In the whole book George and Lennie are portrayed as being together. George would need to get used to being a little more lonesome for the time being. Lennie was a buddy to George however he was likewise a hindrance. George had actually said how Lennie keeps him from doing lots of things. George was disturbed at this and stated “If I was alone I could live so easy. I might go get a job an’ work, an’ no problem. No mess at all, and when the end of the month come I could take my fifty dollars and enter into town and get whatever I desire. Why, I could stay in a cathouse all night.

I might consume any place I want, hotel or any place, and purchase any damn thing I could consider. An’ I might do all that every damn month. Get a gallon of whisky, or embeded in a pool space and play cards or shoot pool.” Lennie knelt and looked over the fire at the upset George. And Lennie’s face was drawn in with terror. “An’ whatta I got,” George went on intensely. “I got you!

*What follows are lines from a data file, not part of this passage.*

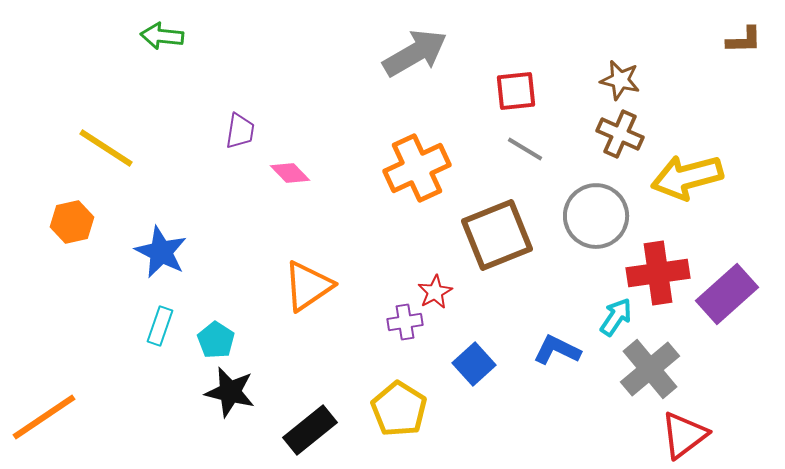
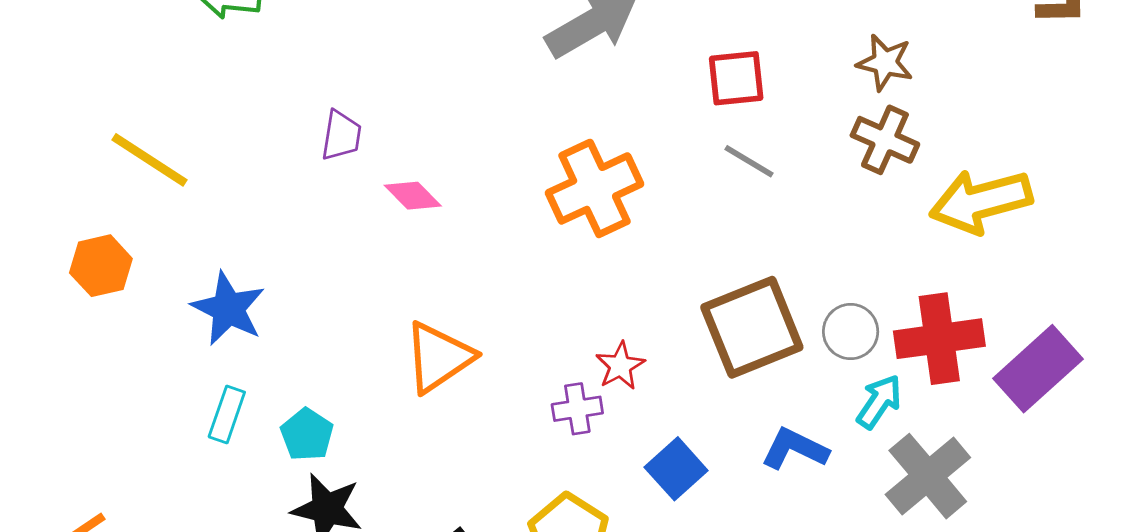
gray circle: (596, 216) -> (851, 332), moved, size x0.6
brown square: (497, 235) -> (752, 327), moved

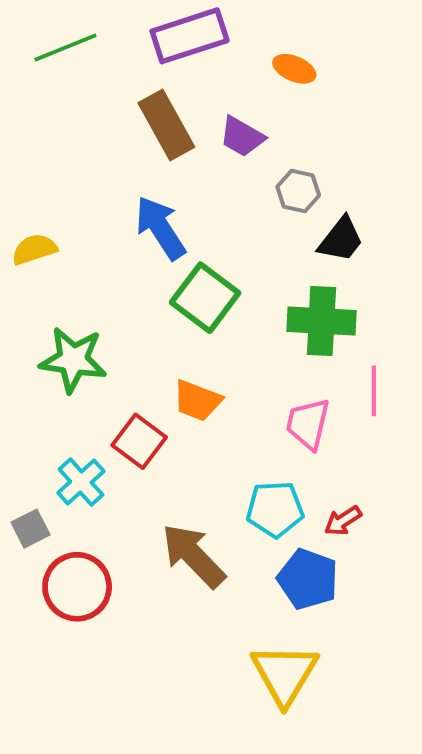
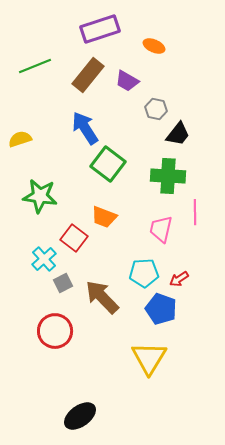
green line: (65, 47) -> (35, 66), moved
brown rectangle: (166, 125) -> (88, 75), turned 68
gray square: (30, 529) -> (63, 283), moved
red circle: (77, 587) -> (55, 331), moved

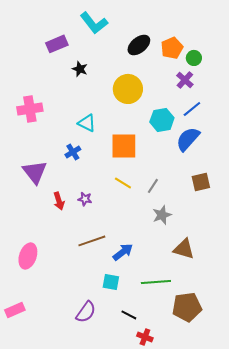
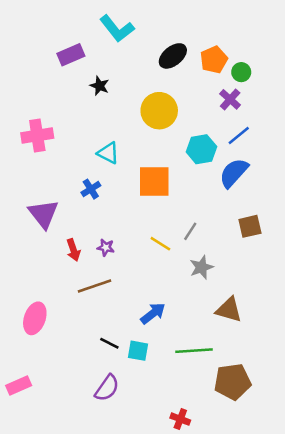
yellow line: (123, 183) -> (160, 244), moved
brown line: (92, 241) -> (95, 286), moved
black line: (129, 315) -> (109, 343), moved

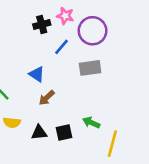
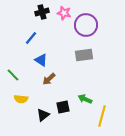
black cross: (42, 25) -> (42, 12), moved
blue line: (62, 47) -> (31, 38), moved
black triangle: (39, 132) -> (43, 115), moved, turned -32

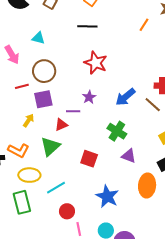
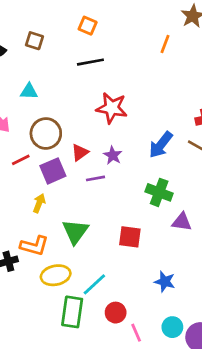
red triangle: (61, 125) -> (80, 153), moved
blue star: (107, 196) -> (165, 282), size x0.7
green rectangle: (22, 202) -> (72, 312), moved, turned 35

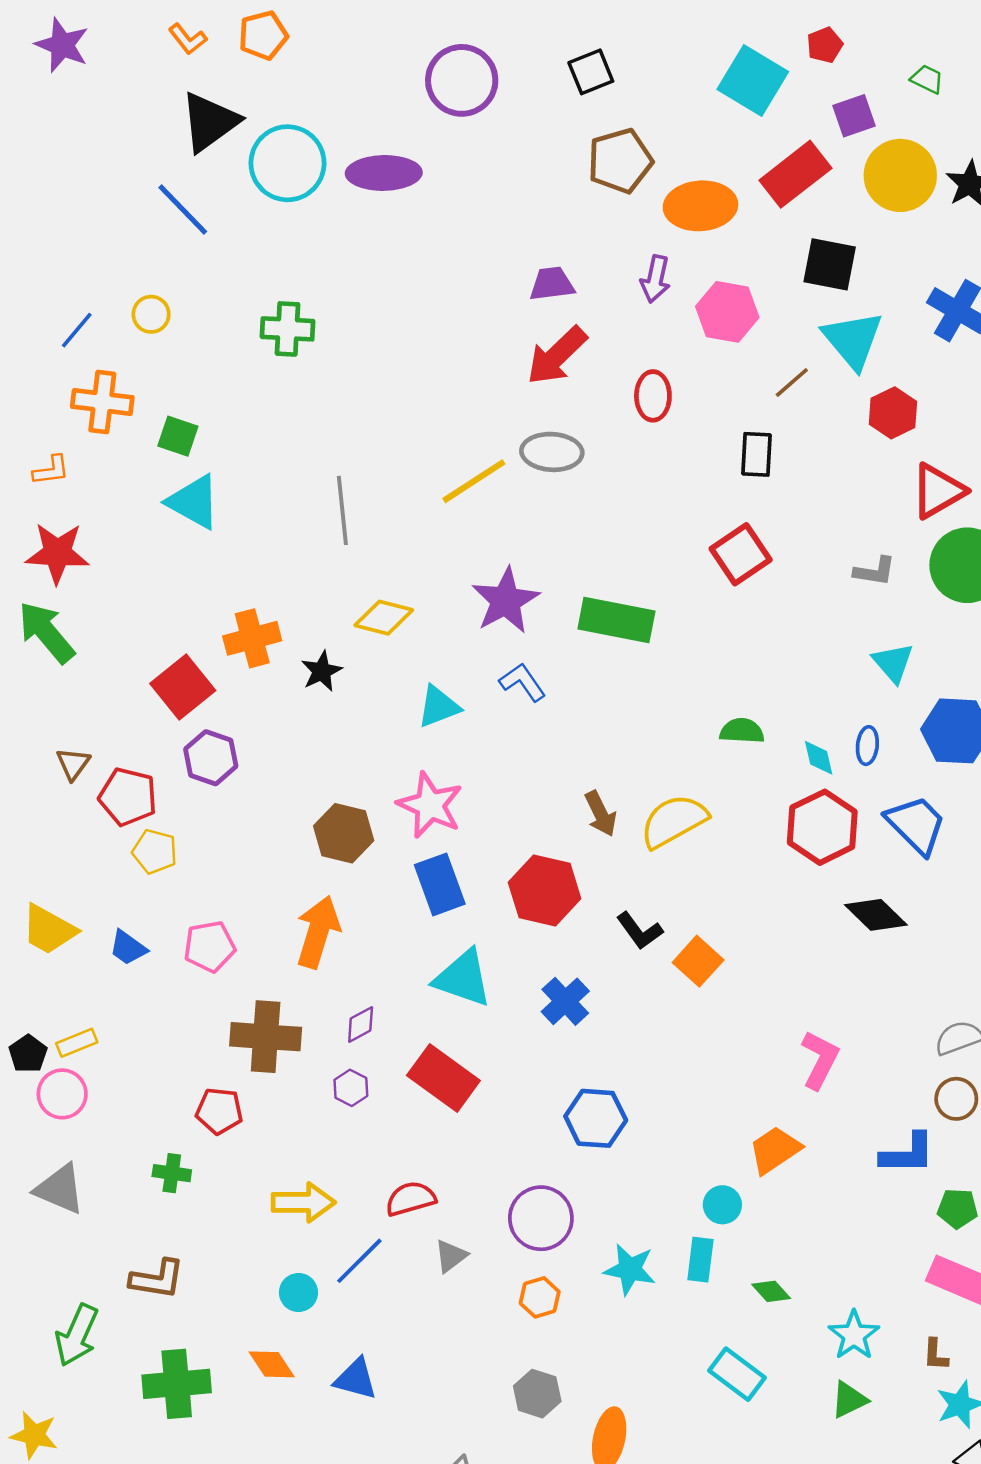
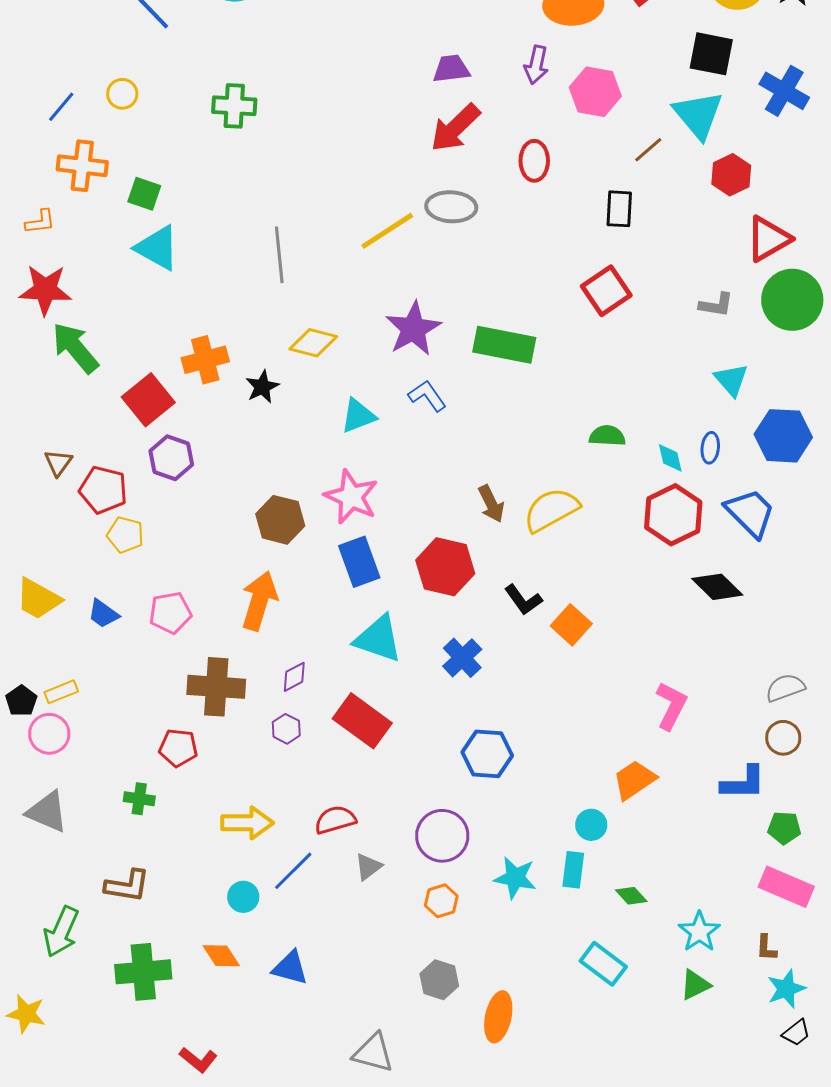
black square: (830, 264) -> (711, 54), moved
green arrow: (46, 632) -> (75, 348), moved

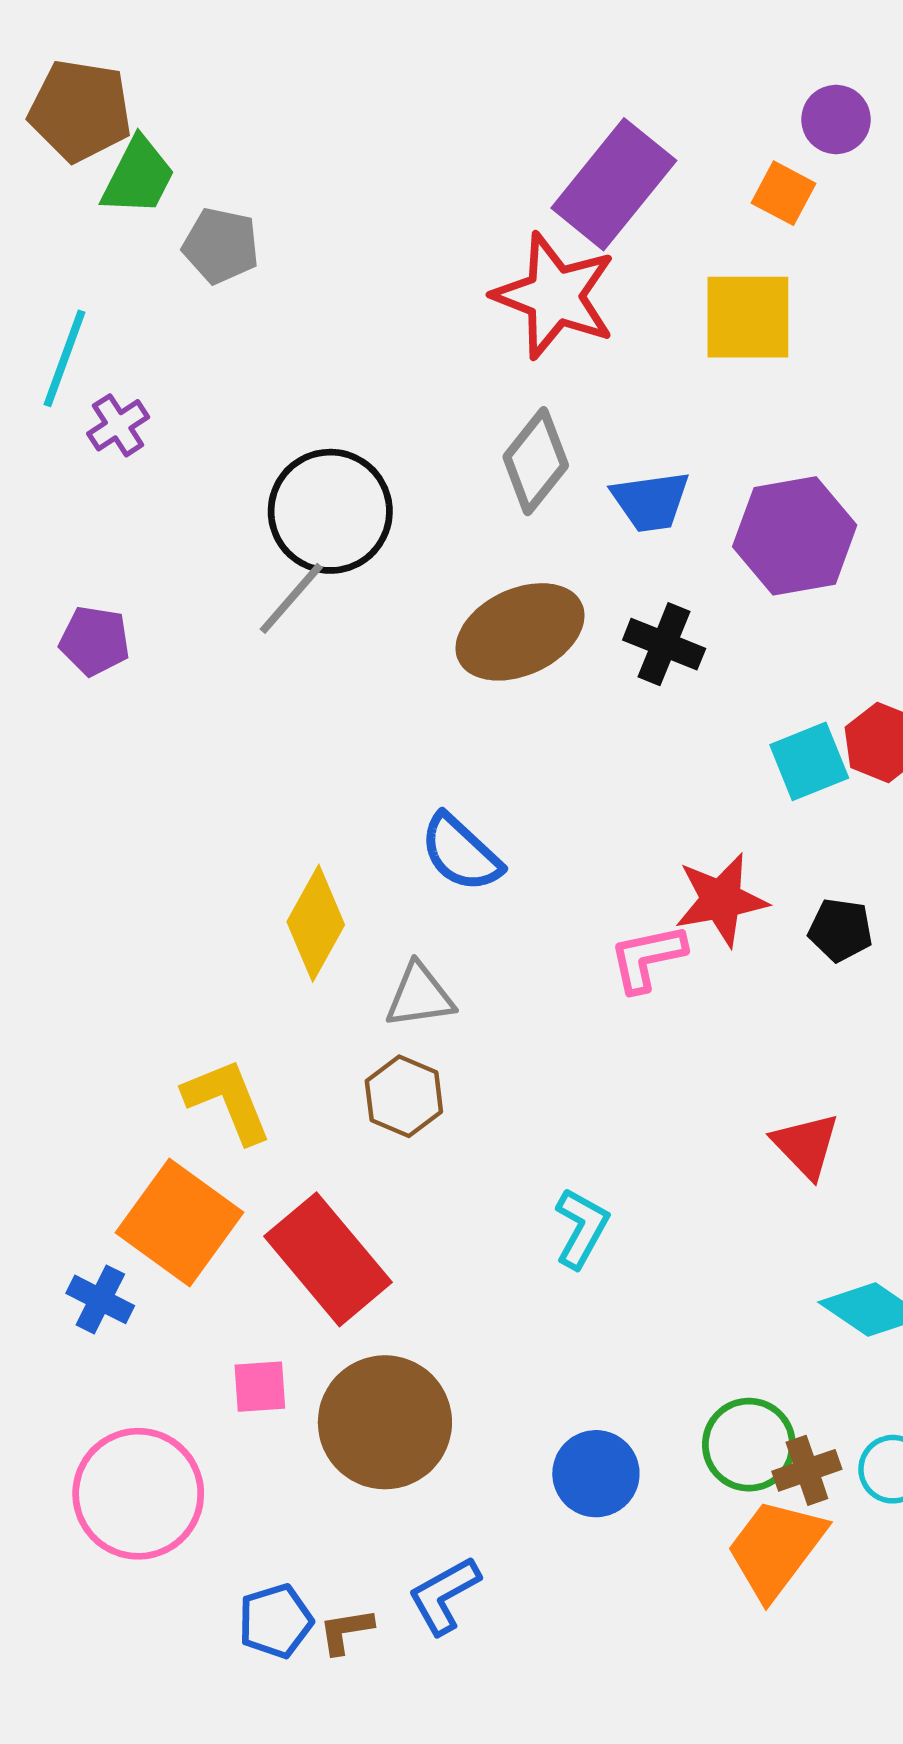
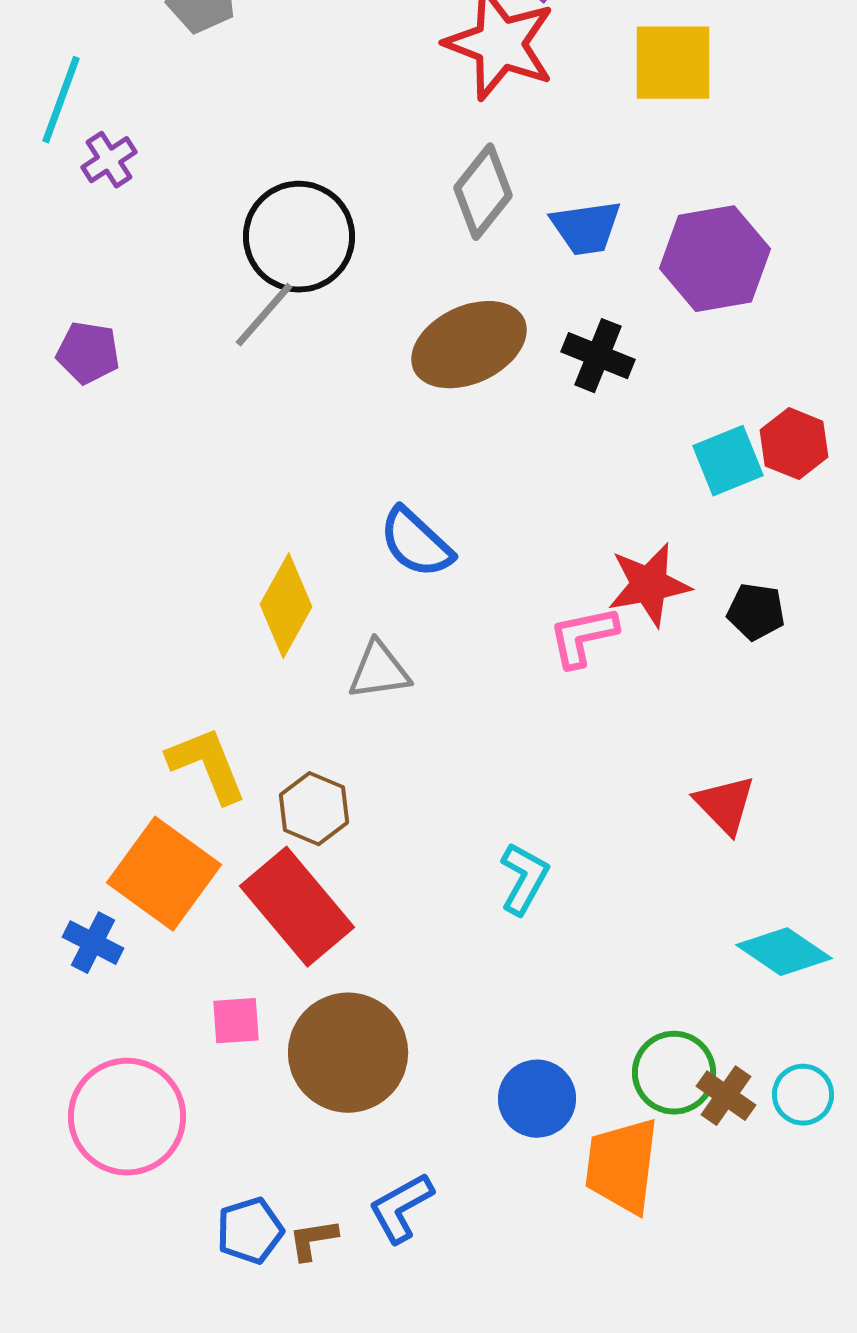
brown hexagon: (404, 1096) -> (314, 809), moved
brown cross: (807, 1470) -> (726, 1096), turned -36
orange trapezoid: (776, 1548) -> (622, 1166), moved, turned -30

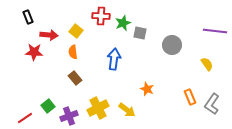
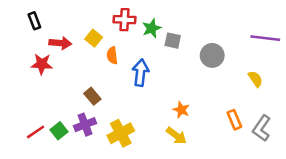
orange semicircle: (73, 52) -> (112, 55), moved
yellow arrow: (127, 110) -> (176, 136), moved
purple cross: (69, 116) -> (85, 125), moved
red line: (25, 118) -> (36, 132), moved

You can’t keep a task and you lose me ever’ task I get. Jus’ keep me shovin’ all over the nation all the time.” Here George acts as if he does not desire Lennie so it would be natural to presume that with Lennie dead George would be happy.

On the contrary George is disappointed at the loss of his friend as he does not wish to live an isolationist life like the other members of the cattle ranch. The choice George made affected him adversely from his own viewpoint but likewise permitted him to live a less connected way of life. The adverse impacts of this choice impacted George the most. In addition to having actually impacted George, this option likewise affected others in the ranch. Lennie was the one most impacted. Certainly Lennie passed away due to the fact that of George’s choice to kill him. What could have taken place had an alternate ending taken place?

Rather of killing Lennie, George could have left and discovered other work. This situation was defined in the beginning of the book when it states how the duo had left a ranch in Weed for concealed factors. There is no reason that Lennie could have been spared in this fashion. Maybe George realized the cycle that might have continued where they leave to another cattle ranch only to discover Lennie falls under the very same pattern where they end up repeating the exact same actions over and over. In that case George’s choice was still the ideal one. Lennie did not understand what death was in its full sense.

When he eliminated animals he did not care they were dead however desired them for convenience. In the exact same way George killed Lennie while he remained in a comforted state. Lennie probably desired it that method. When Lennie was eliminated, their dream of the cattle ranch was likewise killed. This deeply injured those like Sweet and Scoundrels who emotionally purchased this dream that had become theirs also. Candy firmly insisted that George proceeds and purchases a farm anyway. The represented liberty and absence of prejudice for Sweet and Crooks. When the idea was gone, they were very upset as their dreams of a much better life did the same.

George’s choice to eliminate Lennie affected others in addition to him. The important option to eliminate Lennie was an option that was encouraged by others, impacted George and impacted others. The decision was motivated by Curley’s desire for vengeance. George will be forced to live an isolationist life just like the other members of the ranch in the Great Anxiety. Criminals and Candy’s imagine an enhanced life was crushed with George’s choice. Everyone has to make essential options in their life and they will normally be for the better and the worse.